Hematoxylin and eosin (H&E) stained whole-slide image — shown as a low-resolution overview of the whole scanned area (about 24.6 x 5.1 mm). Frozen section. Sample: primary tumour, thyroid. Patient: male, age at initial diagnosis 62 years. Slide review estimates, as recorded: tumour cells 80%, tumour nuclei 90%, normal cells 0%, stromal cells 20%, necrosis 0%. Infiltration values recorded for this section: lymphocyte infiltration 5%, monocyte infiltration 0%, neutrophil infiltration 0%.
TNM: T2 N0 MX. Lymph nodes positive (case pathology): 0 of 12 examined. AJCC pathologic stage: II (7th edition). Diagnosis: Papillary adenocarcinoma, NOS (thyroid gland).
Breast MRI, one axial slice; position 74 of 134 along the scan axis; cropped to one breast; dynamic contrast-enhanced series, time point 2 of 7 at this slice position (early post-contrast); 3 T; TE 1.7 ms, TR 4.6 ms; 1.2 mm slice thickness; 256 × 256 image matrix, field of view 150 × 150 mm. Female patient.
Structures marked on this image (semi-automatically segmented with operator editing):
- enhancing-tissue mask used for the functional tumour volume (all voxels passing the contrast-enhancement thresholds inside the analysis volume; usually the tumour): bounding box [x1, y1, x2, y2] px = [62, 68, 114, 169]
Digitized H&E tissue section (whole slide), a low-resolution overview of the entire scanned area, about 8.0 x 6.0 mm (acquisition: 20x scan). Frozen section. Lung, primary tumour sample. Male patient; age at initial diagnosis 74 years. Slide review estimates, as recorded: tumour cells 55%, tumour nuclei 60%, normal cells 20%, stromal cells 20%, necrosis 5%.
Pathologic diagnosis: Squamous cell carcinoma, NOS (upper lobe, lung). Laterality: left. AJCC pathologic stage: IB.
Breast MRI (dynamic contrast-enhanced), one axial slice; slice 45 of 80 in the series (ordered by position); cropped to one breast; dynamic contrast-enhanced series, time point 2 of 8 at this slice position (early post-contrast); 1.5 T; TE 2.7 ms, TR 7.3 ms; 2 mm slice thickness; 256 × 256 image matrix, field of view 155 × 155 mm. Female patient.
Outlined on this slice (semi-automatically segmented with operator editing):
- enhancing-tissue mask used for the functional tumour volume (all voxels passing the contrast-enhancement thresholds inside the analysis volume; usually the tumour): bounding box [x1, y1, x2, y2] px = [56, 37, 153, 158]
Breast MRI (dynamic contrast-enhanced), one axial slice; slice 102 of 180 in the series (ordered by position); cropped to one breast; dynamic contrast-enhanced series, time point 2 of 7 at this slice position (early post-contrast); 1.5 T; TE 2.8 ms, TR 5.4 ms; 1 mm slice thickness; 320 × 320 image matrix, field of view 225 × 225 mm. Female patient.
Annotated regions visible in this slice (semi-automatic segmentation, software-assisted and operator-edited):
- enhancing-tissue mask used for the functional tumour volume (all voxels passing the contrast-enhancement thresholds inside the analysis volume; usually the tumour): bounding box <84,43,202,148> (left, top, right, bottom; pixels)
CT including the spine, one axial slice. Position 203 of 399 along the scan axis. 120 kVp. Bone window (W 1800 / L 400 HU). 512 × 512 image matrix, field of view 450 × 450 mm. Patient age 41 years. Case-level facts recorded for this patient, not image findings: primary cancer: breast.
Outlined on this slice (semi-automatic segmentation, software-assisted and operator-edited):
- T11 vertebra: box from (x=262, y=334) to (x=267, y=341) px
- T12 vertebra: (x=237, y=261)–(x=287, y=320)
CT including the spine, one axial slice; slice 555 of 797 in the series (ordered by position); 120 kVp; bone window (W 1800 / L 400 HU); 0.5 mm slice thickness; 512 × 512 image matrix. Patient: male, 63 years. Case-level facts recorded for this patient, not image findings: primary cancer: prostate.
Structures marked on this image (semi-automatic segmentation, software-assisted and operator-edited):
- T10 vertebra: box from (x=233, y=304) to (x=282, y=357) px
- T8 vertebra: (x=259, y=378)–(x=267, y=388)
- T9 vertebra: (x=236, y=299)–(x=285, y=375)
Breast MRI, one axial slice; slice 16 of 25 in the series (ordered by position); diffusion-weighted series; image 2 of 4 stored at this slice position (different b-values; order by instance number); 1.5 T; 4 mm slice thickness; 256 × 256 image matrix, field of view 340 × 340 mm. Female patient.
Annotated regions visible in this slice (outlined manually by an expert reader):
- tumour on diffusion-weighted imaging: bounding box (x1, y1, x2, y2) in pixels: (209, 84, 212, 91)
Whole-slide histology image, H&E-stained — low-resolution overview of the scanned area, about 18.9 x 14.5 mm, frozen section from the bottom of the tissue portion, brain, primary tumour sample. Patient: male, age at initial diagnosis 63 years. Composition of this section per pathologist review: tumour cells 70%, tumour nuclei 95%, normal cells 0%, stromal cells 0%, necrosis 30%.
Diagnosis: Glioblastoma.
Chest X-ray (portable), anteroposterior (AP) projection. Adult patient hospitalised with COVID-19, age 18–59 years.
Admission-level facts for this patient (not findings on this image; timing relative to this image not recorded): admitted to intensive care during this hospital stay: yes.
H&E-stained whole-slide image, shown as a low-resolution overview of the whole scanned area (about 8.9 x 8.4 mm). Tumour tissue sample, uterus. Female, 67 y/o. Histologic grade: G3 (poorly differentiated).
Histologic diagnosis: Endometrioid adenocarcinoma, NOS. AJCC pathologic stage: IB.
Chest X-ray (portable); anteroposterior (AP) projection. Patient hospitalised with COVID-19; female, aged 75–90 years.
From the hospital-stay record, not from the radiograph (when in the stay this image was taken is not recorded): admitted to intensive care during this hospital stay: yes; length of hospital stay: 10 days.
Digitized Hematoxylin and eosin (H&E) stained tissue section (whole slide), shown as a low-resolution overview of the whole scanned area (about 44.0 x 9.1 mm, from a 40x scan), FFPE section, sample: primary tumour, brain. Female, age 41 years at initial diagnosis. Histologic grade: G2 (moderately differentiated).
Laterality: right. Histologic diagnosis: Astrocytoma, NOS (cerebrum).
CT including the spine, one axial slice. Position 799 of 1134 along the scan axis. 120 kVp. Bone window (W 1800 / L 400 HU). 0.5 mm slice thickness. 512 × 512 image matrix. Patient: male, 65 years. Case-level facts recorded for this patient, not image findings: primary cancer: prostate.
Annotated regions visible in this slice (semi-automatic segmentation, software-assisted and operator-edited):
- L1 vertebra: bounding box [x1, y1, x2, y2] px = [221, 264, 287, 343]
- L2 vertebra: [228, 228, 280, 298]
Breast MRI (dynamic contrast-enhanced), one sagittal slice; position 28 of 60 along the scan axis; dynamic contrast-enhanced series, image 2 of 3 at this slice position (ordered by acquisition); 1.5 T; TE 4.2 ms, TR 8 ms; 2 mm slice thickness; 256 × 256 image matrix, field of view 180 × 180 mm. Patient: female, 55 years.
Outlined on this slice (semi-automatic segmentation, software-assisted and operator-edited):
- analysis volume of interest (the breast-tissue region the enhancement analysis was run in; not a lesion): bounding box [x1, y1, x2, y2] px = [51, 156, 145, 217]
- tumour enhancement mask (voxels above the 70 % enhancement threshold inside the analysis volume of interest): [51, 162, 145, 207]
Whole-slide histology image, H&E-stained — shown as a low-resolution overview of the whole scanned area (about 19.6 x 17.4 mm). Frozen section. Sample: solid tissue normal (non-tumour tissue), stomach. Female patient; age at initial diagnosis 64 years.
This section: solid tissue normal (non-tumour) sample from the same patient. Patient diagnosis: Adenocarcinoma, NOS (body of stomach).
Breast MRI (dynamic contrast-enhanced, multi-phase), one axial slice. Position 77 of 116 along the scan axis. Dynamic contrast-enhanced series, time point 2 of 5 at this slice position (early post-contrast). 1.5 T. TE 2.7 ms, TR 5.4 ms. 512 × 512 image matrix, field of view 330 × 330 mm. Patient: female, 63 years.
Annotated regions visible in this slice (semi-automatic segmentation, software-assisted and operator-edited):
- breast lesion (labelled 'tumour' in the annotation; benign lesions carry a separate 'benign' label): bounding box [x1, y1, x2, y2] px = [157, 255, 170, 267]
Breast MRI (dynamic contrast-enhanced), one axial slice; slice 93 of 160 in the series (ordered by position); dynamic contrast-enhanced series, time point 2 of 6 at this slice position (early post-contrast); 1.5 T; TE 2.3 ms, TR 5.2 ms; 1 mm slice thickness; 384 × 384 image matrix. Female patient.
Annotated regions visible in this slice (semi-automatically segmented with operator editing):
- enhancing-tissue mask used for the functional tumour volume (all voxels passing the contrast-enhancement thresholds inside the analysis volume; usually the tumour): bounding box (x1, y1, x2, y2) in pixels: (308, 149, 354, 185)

========================

--- Work instruction ---
Say how many lines in the records hold the string "stomach", please, and add no other words.

--- Result ---
2